- [RECORD SET]
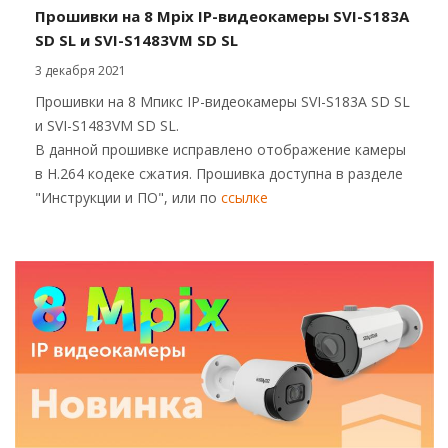
Прошивки на 8 Mpix IP-видеокамеры SVI-S183A
SD SL и SVI-S1483VM SD SL
3 декабря 2021
Прошивки на 8 Мпикс IP-видеокамеры SVI-S183A SD SL
и SVI-S1483VM SD SL.
В данной прошивке исправлено отображение камеры
в H.264 кодеке сжатия. Прошивка доступна в разделе
"Инструкции и ПО", или по
ссылке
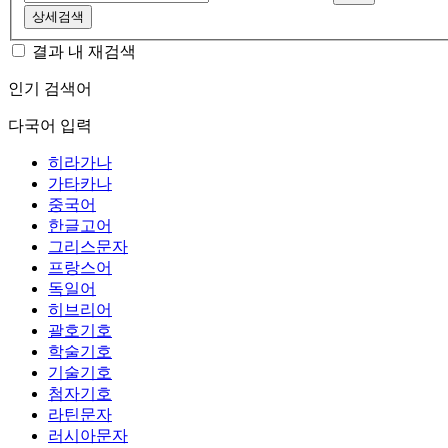
상세검색
결과 내 재검색
인기 검색어
다국어 입력
히라가나
가타카나
중국어
한글고어
그리스문자
프랑스어
독일어
히브리어
괄호기호
학술기호
기술기호
첨자기호
라틴문자
러시아문자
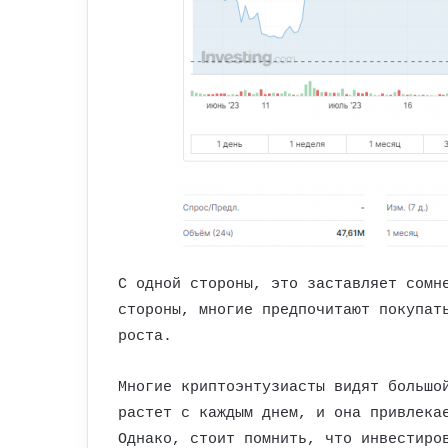
С одной стороны, это заставляет сомн
стороны, многие предпочитают покупат
роста.
Многие криптоэнтузиасты видят большо
растет с каждым днем, и она привлека
Однако, стоит помнить, что инвестиро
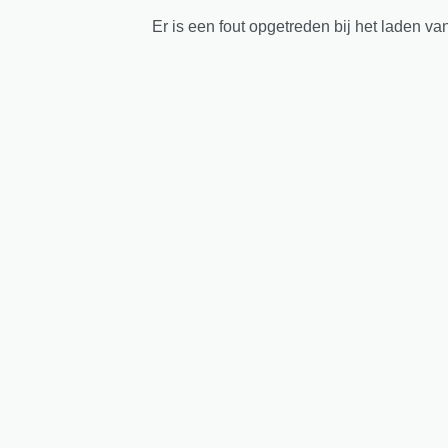
Er is een fout opgetreden bij het laden va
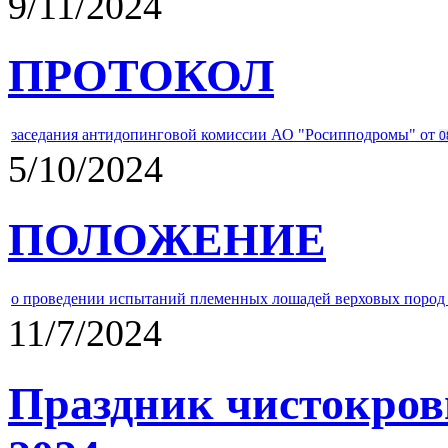
9/11/2024
ПРОТОКОЛ
заседания антидопинговой комиссии АО "Росипподромы" от
0
5/10/2024
ПОЛОЖЕНИЕ
о проведении испытаний племенных лошадей верховых пород 
11/7/2024
Праздник чистокров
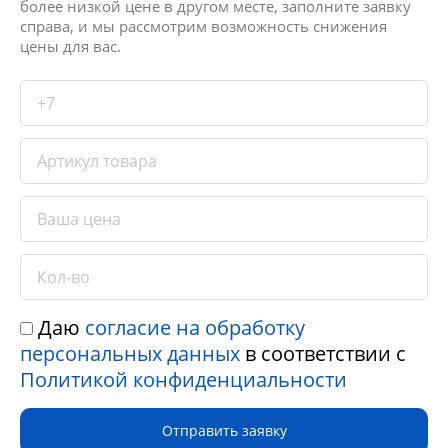
более низкой цене в другом месте, заполните заявку
справа, и мы рассмотрим возможность снижения
цены для вас.
Даю
согласие на обработку
персональных данных
в соответствии с
Политикой конфиденциальности
Отправить заявку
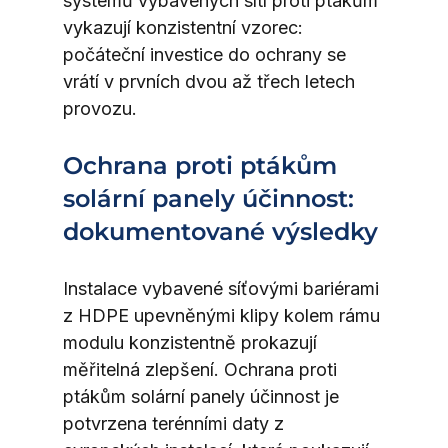
systémů vybavených sítí proti ptákům 
vykazují konzistentní vzorec: 
počáteční investice do ochrany se 
vrátí v prvních dvou až třech letech 
provozu.
Ochrana proti ptákům 
solární panely účinnost: 
dokumentované výsledky
Instalace vybavené síťovými bariérami 
z HDPE upevněnými klipy kolem rámu 
modulu konzistentně prokazují 
měřitelná zlepšení. Ochrana proti 
ptákům solární panely účinnost je 
potvrzena terénními daty z 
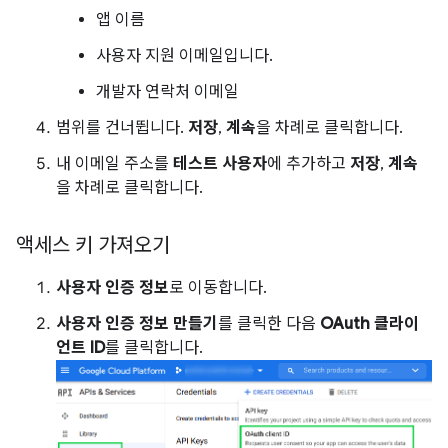
앱 이름
사용자 지원 이메일입니다.
개발자 연락처 이메일
범위를 건너뜁니다.
저장
,
계속
을 차례로 클릭합니다.
내 이메일 주소를
테스트 사용자
에 추가하고
저장
,
계속
을 차례로 클릭합니다.
액세스 키 가져오기
사용자 인증 정보
로 이동합니다.
사용자 인증 정보 만들기
를 클릭한 다음
OAuth 클라이
언트 ID
를 클릭합니다.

- [THE PROBLEM]
The answer is to be the lines of the listing from the first through the one with "Instalace vybavené síťovými bariérami", reproduced exactly, without any pictures.

- [SOLUTION]
Прошивки на 8 Mpix IP-видеокамеры SVI-S183A
SD SL и SVI-S1483VM SD SL
3 декабря 2021
Прошивки на 8 Мпикс IP-видеокамеры SVI-S183A SD SL
и SVI-S1483VM SD SL.
В данной прошивке исправлено отображение камеры
в H.264 кодеке сжатия. Прошивка доступна в разделе
"Инструкции и ПО", или по
ссылке
상세검색
결과 내 재검색
인기 검색어
다국어 입력
히라가나
가타카나
중국어
한글고어
그리스문자
프랑스어
독일어
히브리어
괄호기호
학술기호
기술기호
첨자기호
라틴문자
러시아문자
С одной стороны, это заставляет сомн
стороны, многие предпочитают покупат
роста.
Многие криптоэнтузиасты видят большо
растет с каждым днем, и она привлека
Однако, стоит помнить, что инвестиро
Er is een fout opgetreden bij het laden va
9/11/2024
ПРОТОКОЛ
заседания антидопинговой комиссии АО "Росипподромы" от
0
5/10/2024
ПОЛОЖЕНИЕ
о проведении испытаний племенных лошадей верховых пород 
11/7/2024
Праздник чистокров
более низкой цене в другом месте, заполните заявку
справа, и мы рассмотрим возможность снижения
цены для вас.
Даю
согласие на обработку
персональных данных
в соответствии с
Политикой конфиденциальности
Отправить заявку
systémů vybavených sítí proti ptákům 
vykazují konzistentní vzorec: 
počáteční investice do ochrany se 
vrátí v prvních dvou až třech letech 
provozu.
Ochrana proti ptákům 
solární panely účinnost: 
dokumentované výsledky
Instalace vybavené síťovými bariérami 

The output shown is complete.